> **Task**
Check every line of the entries for the string "down" and return the ones that contain it.

[Start of section]

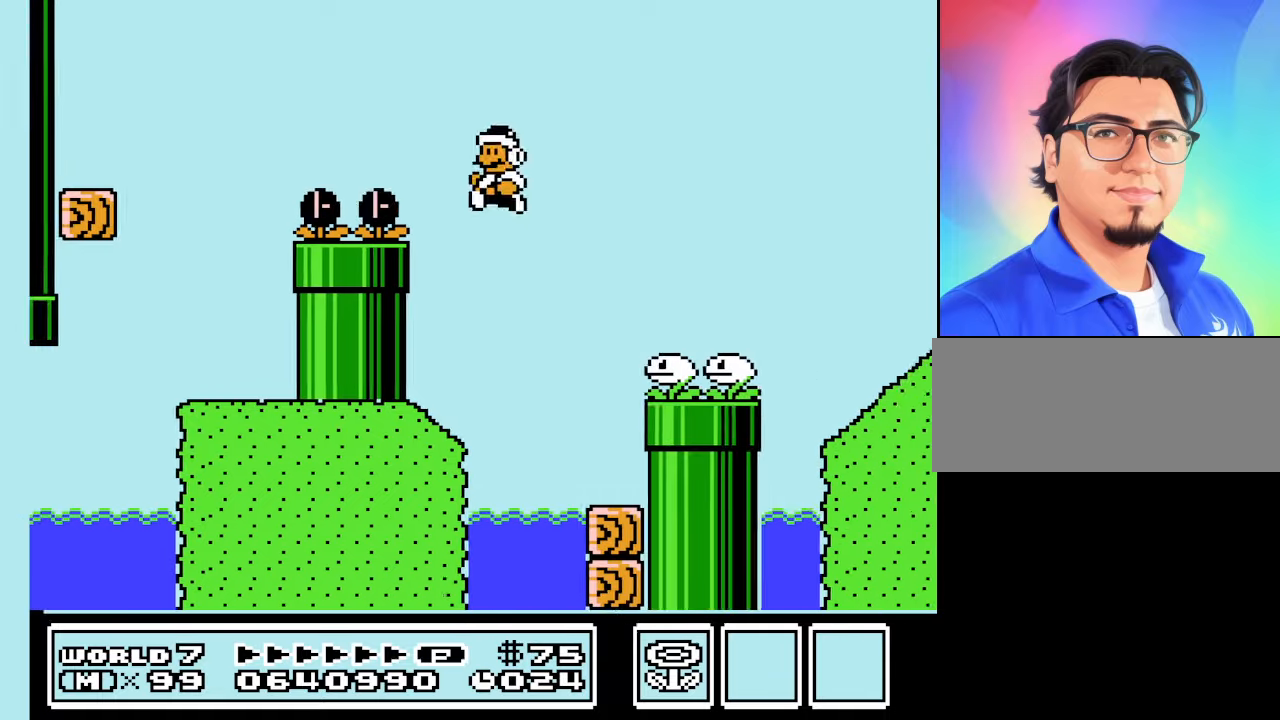
{"buttons": ["A", "B"], "events": [[33, "DPAD_LEFT", "up"], [133, "DPAD_RIGHT", "down"], [300, "B", "up"], [367, "DPAD_RIGHT", "up"], [400, "B", "down"], [500, "A", "down"]]}
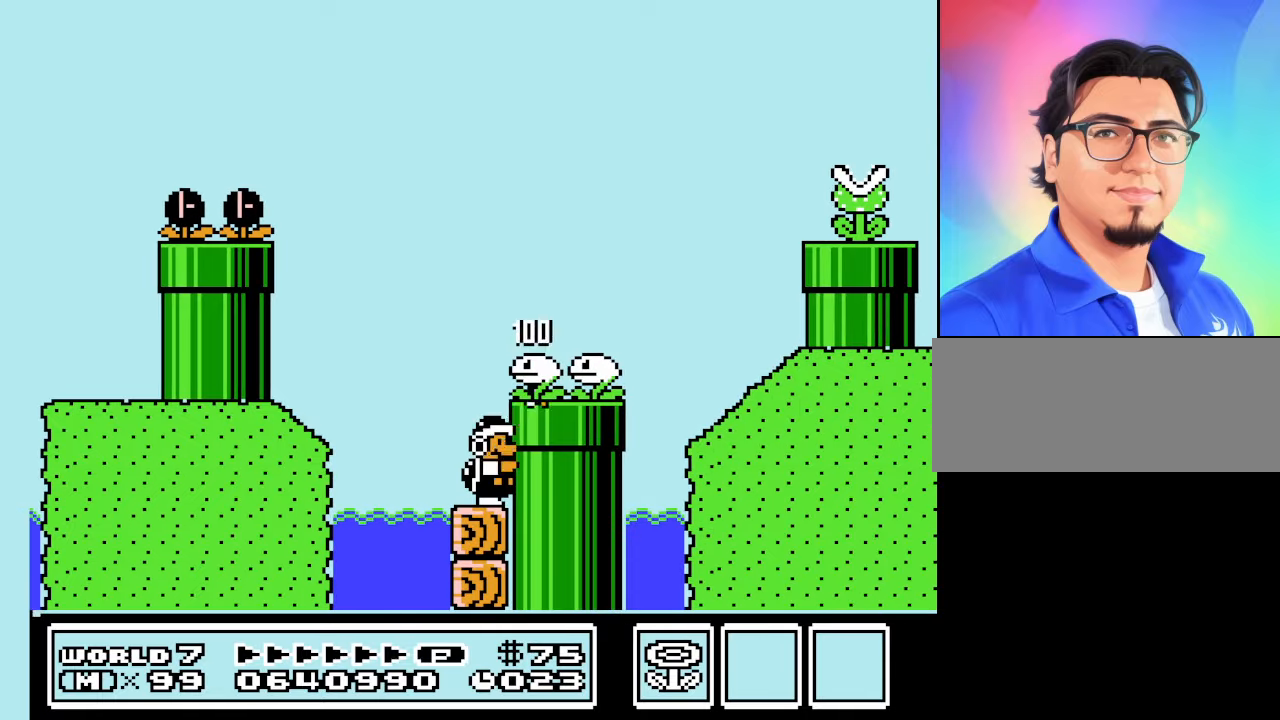
{"buttons": ["B"], "events": [[200, "A", "up"], [200, "DPAD_RIGHT", "down"], [367, "DPAD_RIGHT", "up"]]}
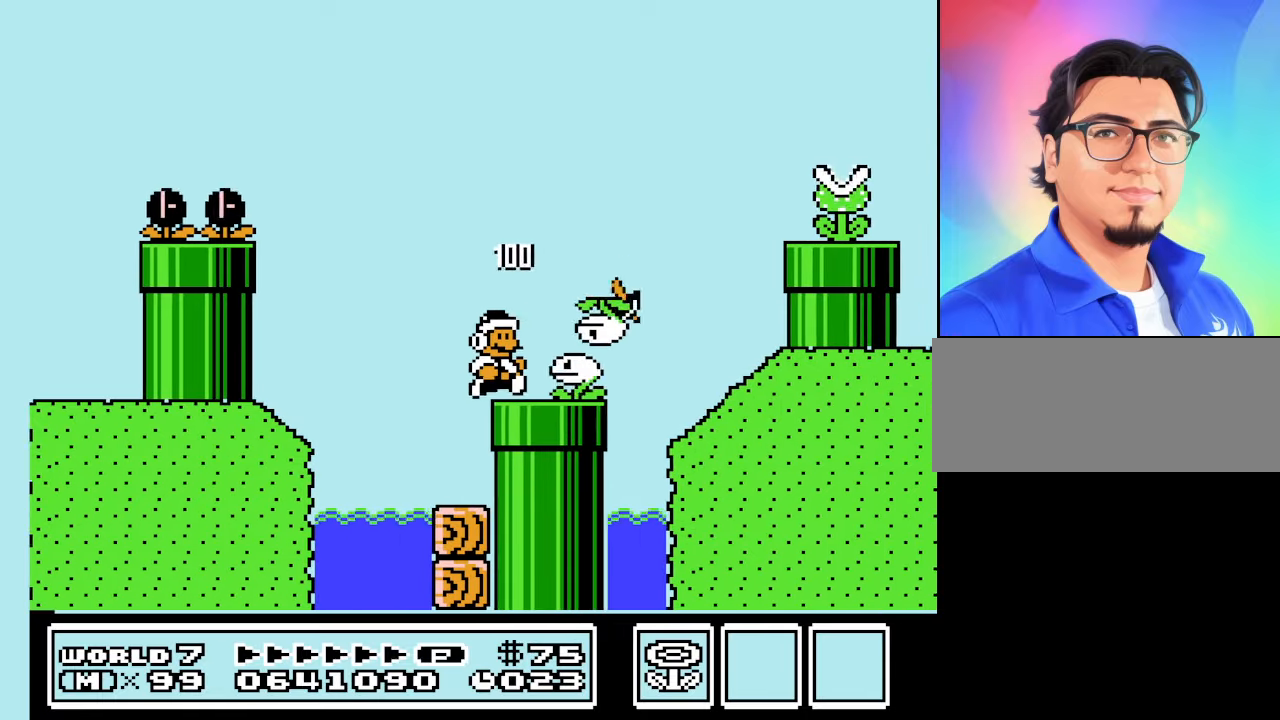
{"buttons": ["B"], "events": [[100, "A", "down"], [100, "DPAD_RIGHT", "down"], [333, "A", "up"], [467, "DPAD_RIGHT", "up"]]}
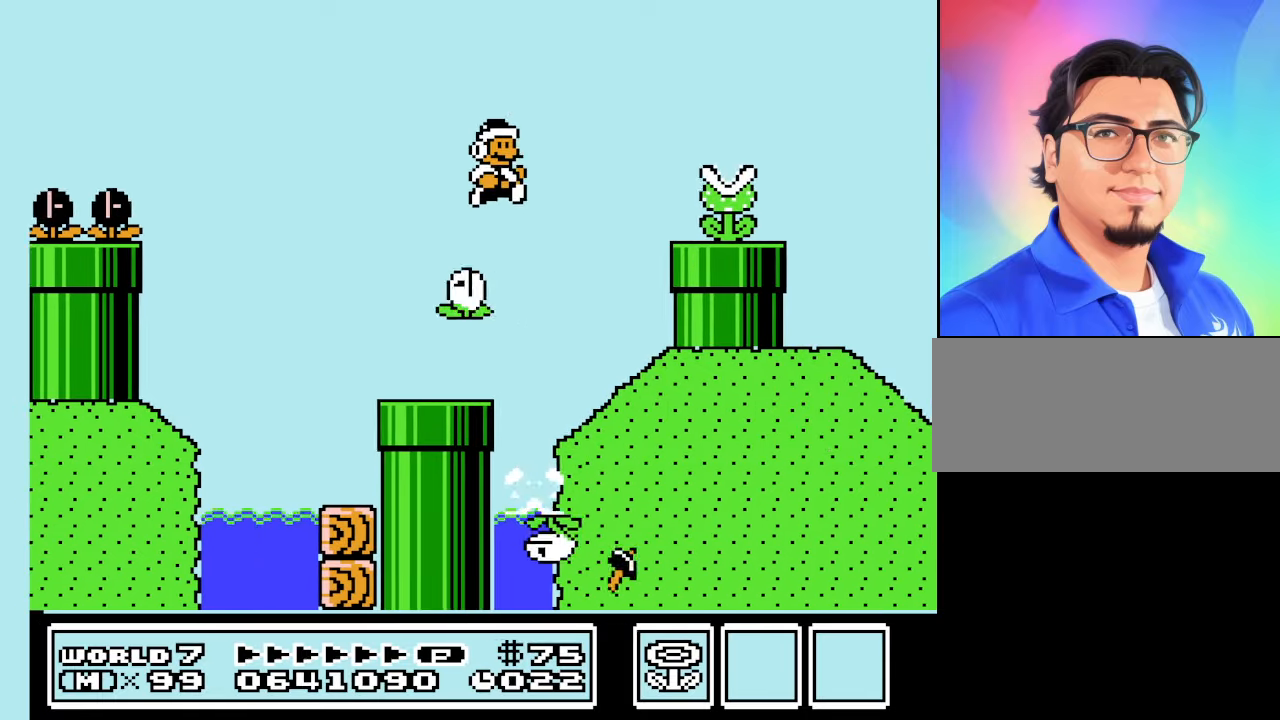
{"buttons": ["A", "B", "DPAD_RIGHT"], "events": [[67, "DPAD_RIGHT", "down"], [233, "B", "up"], [267, "B", "down"], [400, "A", "down"]]}
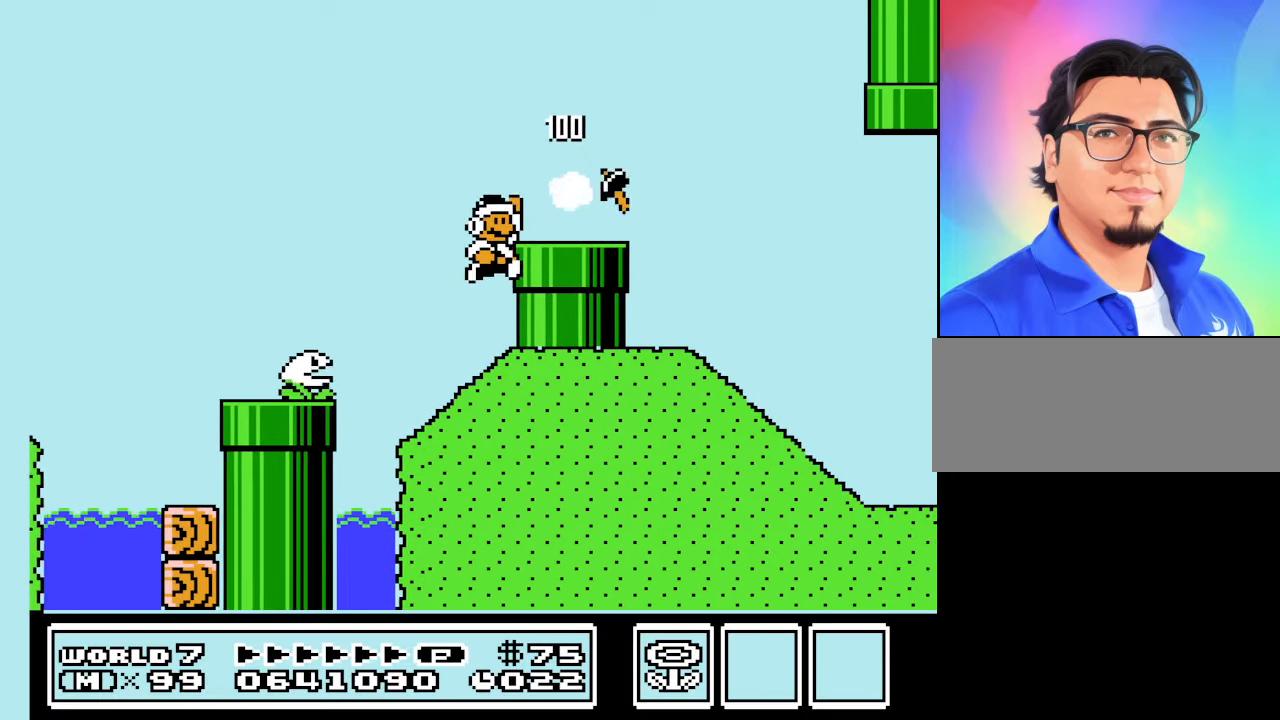
{"buttons": ["B", "DPAD_RIGHT"], "events": [[133, "A", "up"]]}
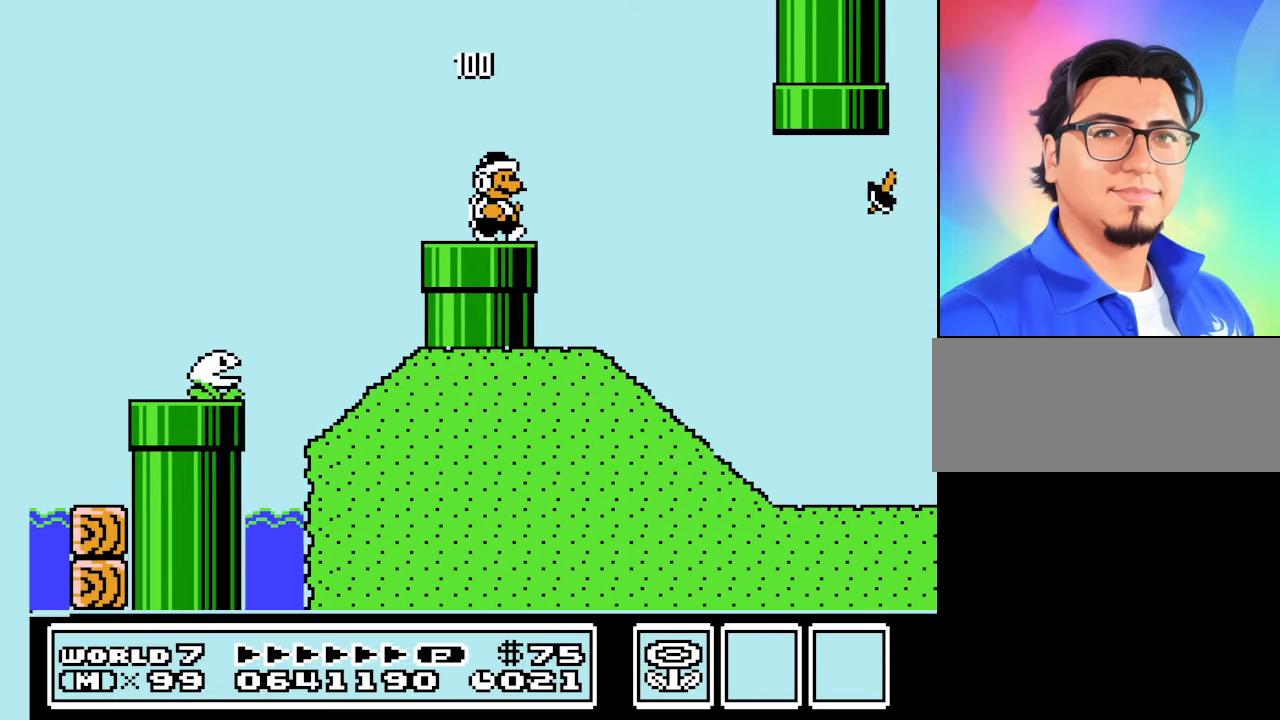
{"buttons": ["B", "DPAD_RIGHT"], "events": [[100, "DPAD_LEFT", "down"], [100, "DPAD_RIGHT", "up"], [333, "DPAD_LEFT", "up"], [433, "DPAD_RIGHT", "down"]]}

[End of section]

> **Answer to the problem**
{"buttons": ["A", "B"], "events": [[33, "DPAD_LEFT", "up"], [133, "DPAD_RIGHT", "down"], [300, "B", "up"], [367, "DPAD_RIGHT", "up"], [400, "B", "down"], [500, "A", "down"]]}
{"buttons": ["B"], "events": [[200, "A", "up"], [200, "DPAD_RIGHT", "down"], [367, "DPAD_RIGHT", "up"]]}
{"buttons": ["B"], "events": [[100, "A", "down"], [100, "DPAD_RIGHT", "down"], [333, "A", "up"], [467, "DPAD_RIGHT", "up"]]}
{"buttons": ["A", "B", "DPAD_RIGHT"], "events": [[67, "DPAD_RIGHT", "down"], [233, "B", "up"], [267, "B", "down"], [400, "A", "down"]]}
{"buttons": ["B", "DPAD_RIGHT"], "events": [[100, "DPAD_LEFT", "down"], [100, "DPAD_RIGHT", "up"], [333, "DPAD_LEFT", "up"], [433, "DPAD_RIGHT", "down"]]}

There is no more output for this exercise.